Regular expressions are available on almost any programming language, and they are used when scanning through text. The rules for what a token/valid-language-element constitutes on most programming languages can be expressed via regular expressions. Regular expressions used in practice usually involve a number of conveniences, including:

Notation for ranges, e.g. \([a-z]\) denotes all letters
Special escape sequences to denote for example “all whitespace characters”
A “plus” operator to indicate at least one occurence of something (the Kleene star allows 0 occurences)
A “question mark” operator to indicate the optional matching of an item.
Storing parts of a “match” in a variable that can then be referenced later on.
Special character for indicating matching “a single input of anything”. You can think of this as a union of all the elements.

The remarkable fact that we will build towards is that regular expressions have the same expressive power as DFAs/NFAs:

A language is regular, i.e. recognized by a DFA/NFA, if and only if it can be expressed via a regular expression.

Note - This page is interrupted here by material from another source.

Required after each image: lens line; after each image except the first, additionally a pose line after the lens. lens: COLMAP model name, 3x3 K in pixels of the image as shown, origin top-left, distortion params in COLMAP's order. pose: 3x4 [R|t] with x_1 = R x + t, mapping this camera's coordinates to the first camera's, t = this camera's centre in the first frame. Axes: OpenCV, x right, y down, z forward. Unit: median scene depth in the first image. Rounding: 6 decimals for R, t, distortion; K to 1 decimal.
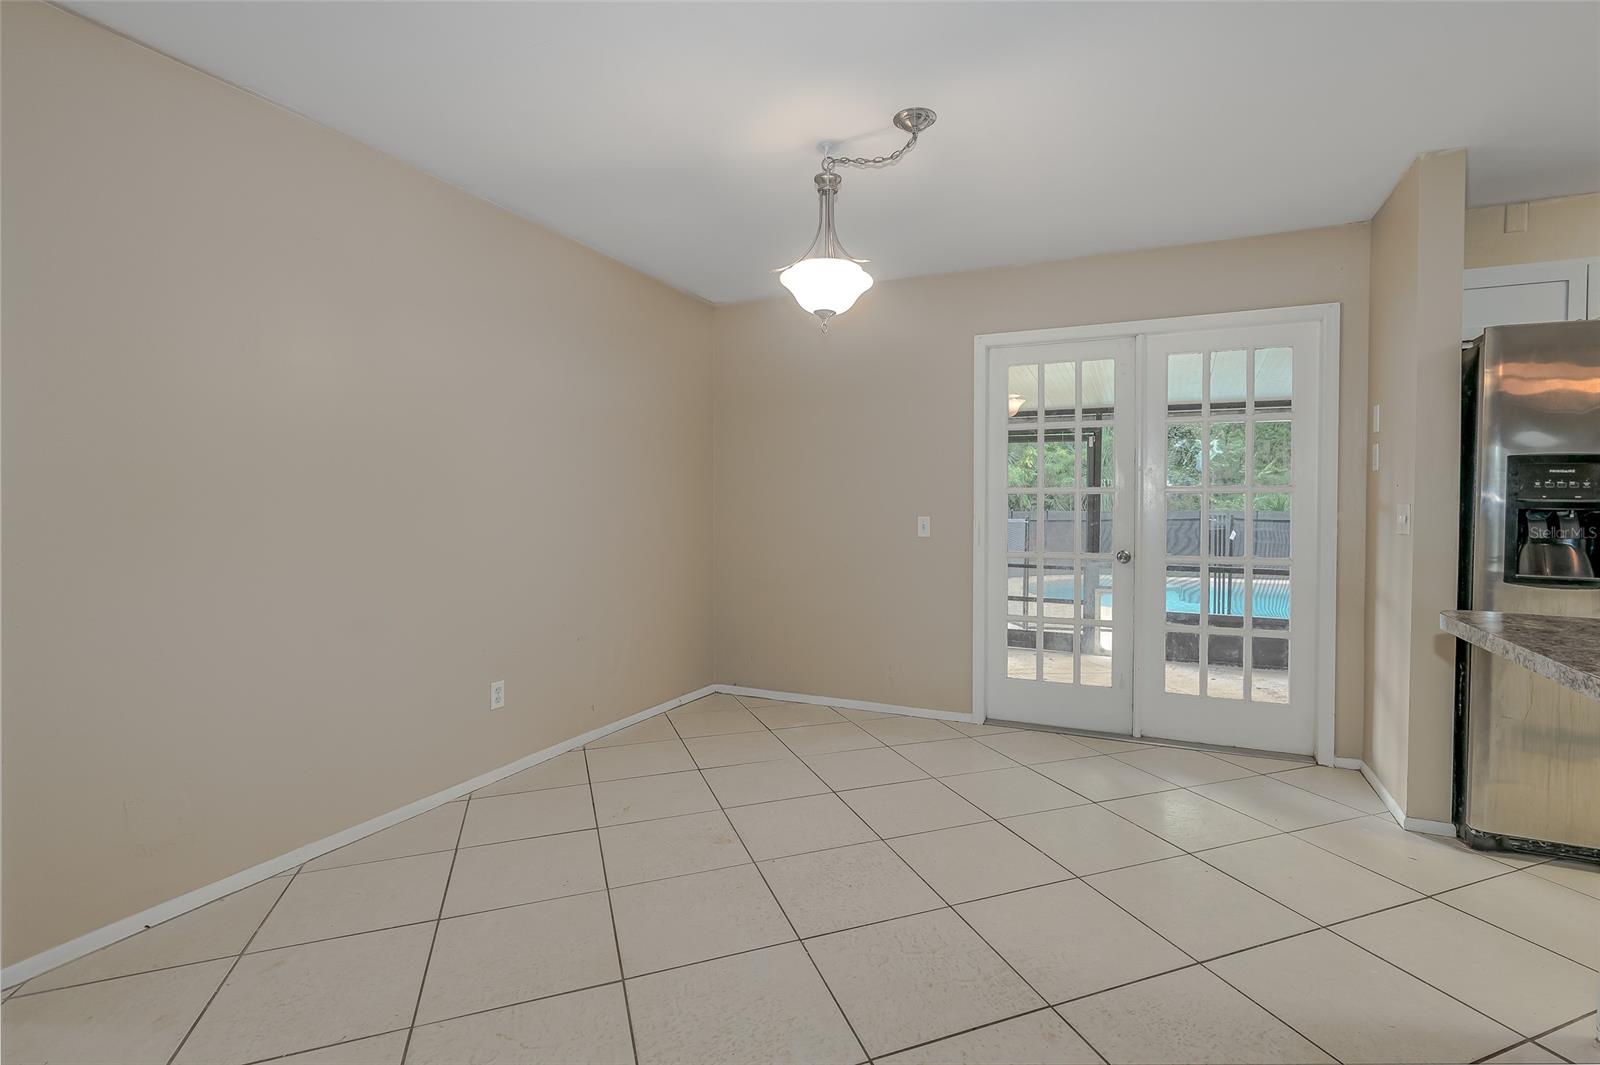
lens RADIAL K [[747.9, 0, 808.8], [0, 747.9, 510.9], [0, 0, 1]] dist [-0.001111, 0.000584]
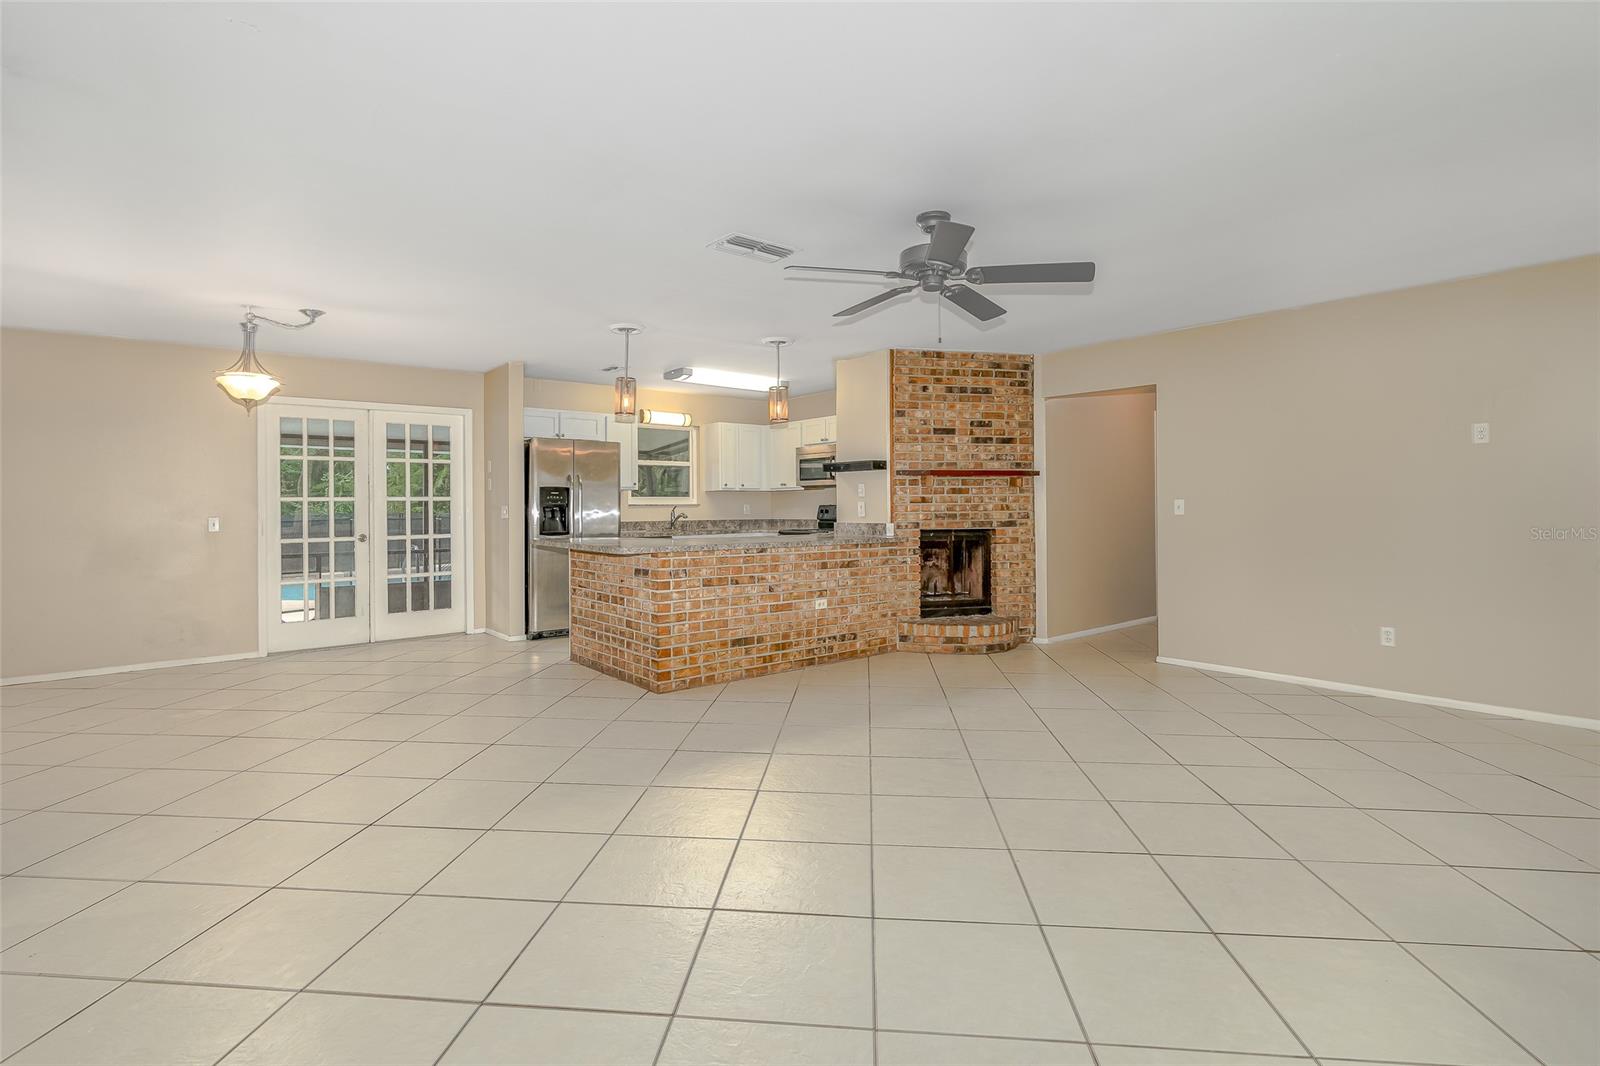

There are two directions to this, and one is easy:

Given a regular expression describing a language, we can construct a corresponding NFA recognizing that same language. So any language represented by a regular expression is a regular language.

This is easy to see:

We have already seen in our section on NFAs how to create NFAs/DFAs describing the empty language, the language containing just the empty string, and the language matching exactly the string consisting of one specific element. These are our main building blocks.
We have also seen how given two NFAs for two languages, we can form NFAs for their union and their concatenation, as well as how to form the NFA for the Kleene star of a language. This covers all the cases for regular expression.

Exercise: Use this idea to build the NFA for the regular expression (a|b)^*aba(a|b)^*. Make sure to follow the general instructions for concatenation, without taking shortcuts.

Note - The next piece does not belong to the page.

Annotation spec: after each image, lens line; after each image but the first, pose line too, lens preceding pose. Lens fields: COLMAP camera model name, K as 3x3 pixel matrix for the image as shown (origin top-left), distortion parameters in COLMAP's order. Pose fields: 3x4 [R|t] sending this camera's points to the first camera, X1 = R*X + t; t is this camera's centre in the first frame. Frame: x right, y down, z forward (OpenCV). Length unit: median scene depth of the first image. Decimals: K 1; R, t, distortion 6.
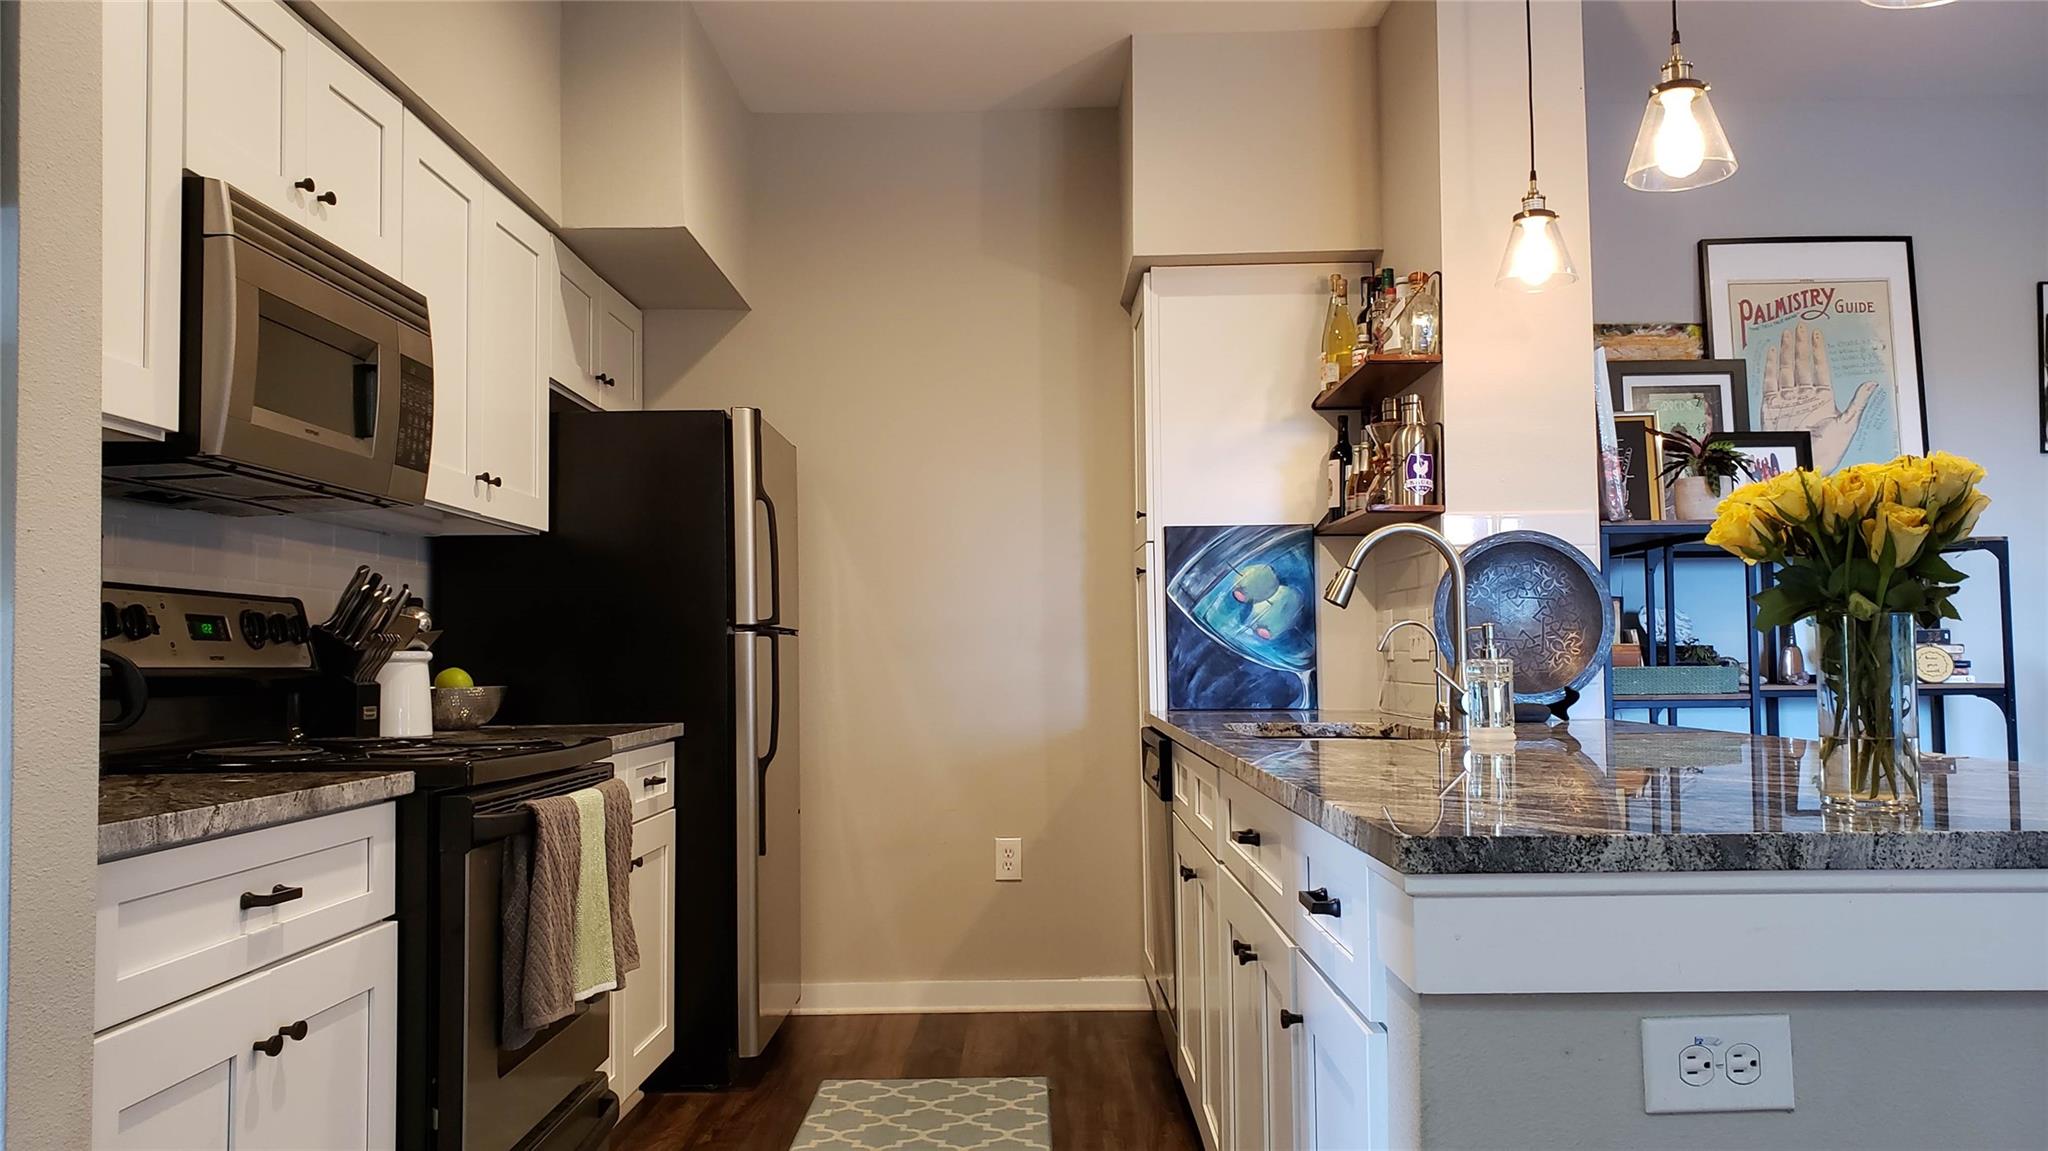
lens RADIAL K [[1535.7, 0, 1024.0], [0, 1535.7, 575.5], [0, 0, 1]] dist [-0.005044, -0.006388]
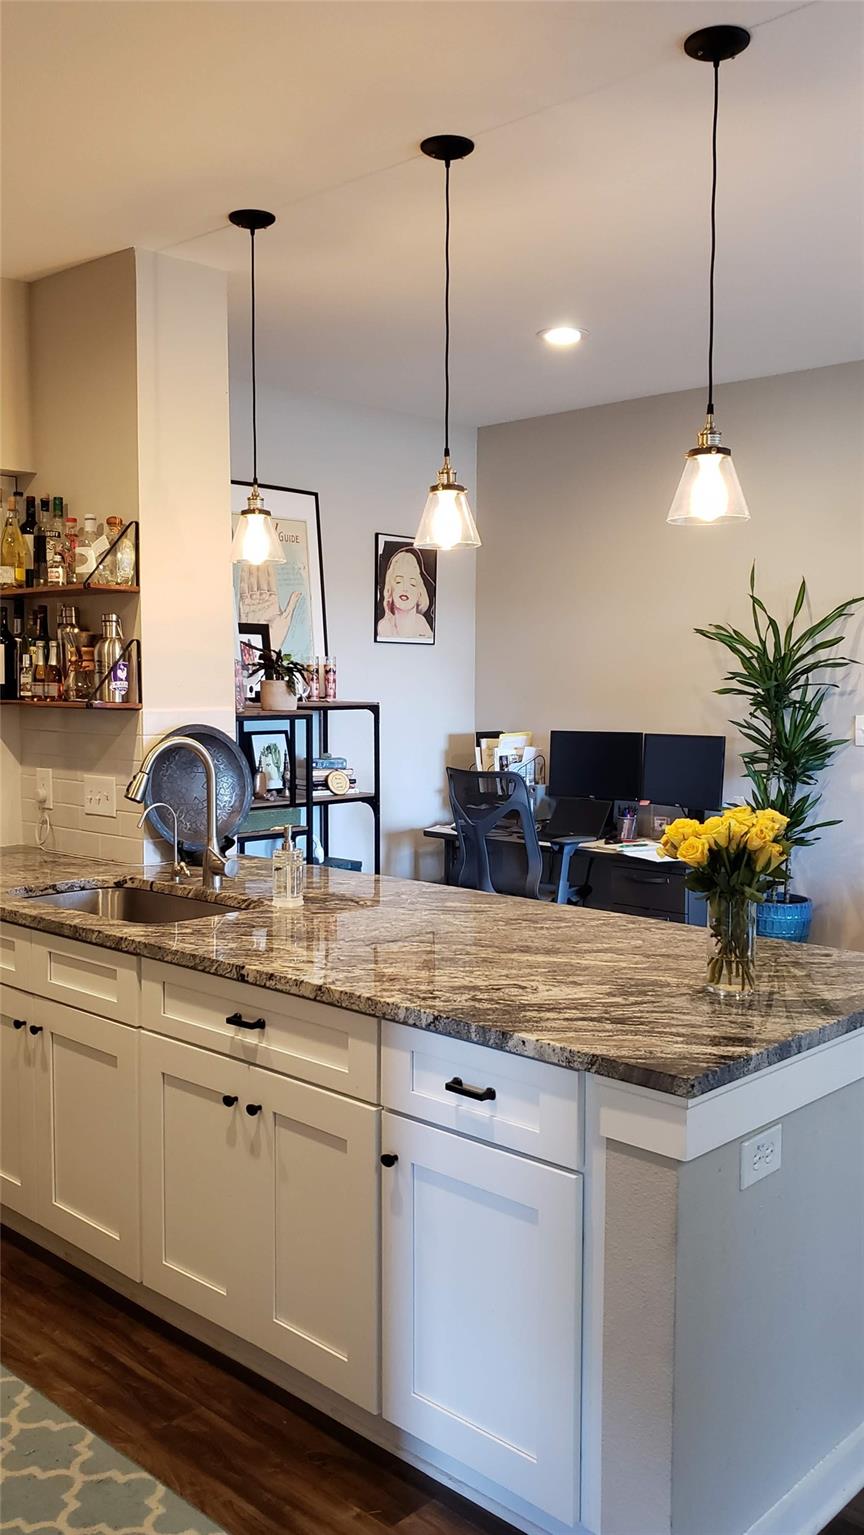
lens RADIAL K [[1228.7, 0, 432.0], [0, 1228.7, 767.5], [0, 0, 1]] dist [0.078559, -0.002137]
pose [[0.694616, -0.036450, 0.718456, -0.312149], [-0.042389, 0.994906, 0.091458, -0.097520], [-0.718130, -0.093983, 0.689533, 0.084579]]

The converse is also true but harder to show:

For every regular language there is a regular expression describing it.

We will skip the proof of this, but those interested can find the details on pages 69 through 76. The key step in the proof is the introduction of the concept of generalized nondeterministic finite automata, where transitions are “tagged” by a regular expression, and you follow that transition by consuming a part of the input taht matches that expression. An initial such automaton is created trivially from an NFA that recognizes that language, and that NFA is then slowly contracted one state at a time, at the same time making the transition regular expressions more complex. The final result consists effectively of a start state and an accept state, connected via a regular expression that then describes the language.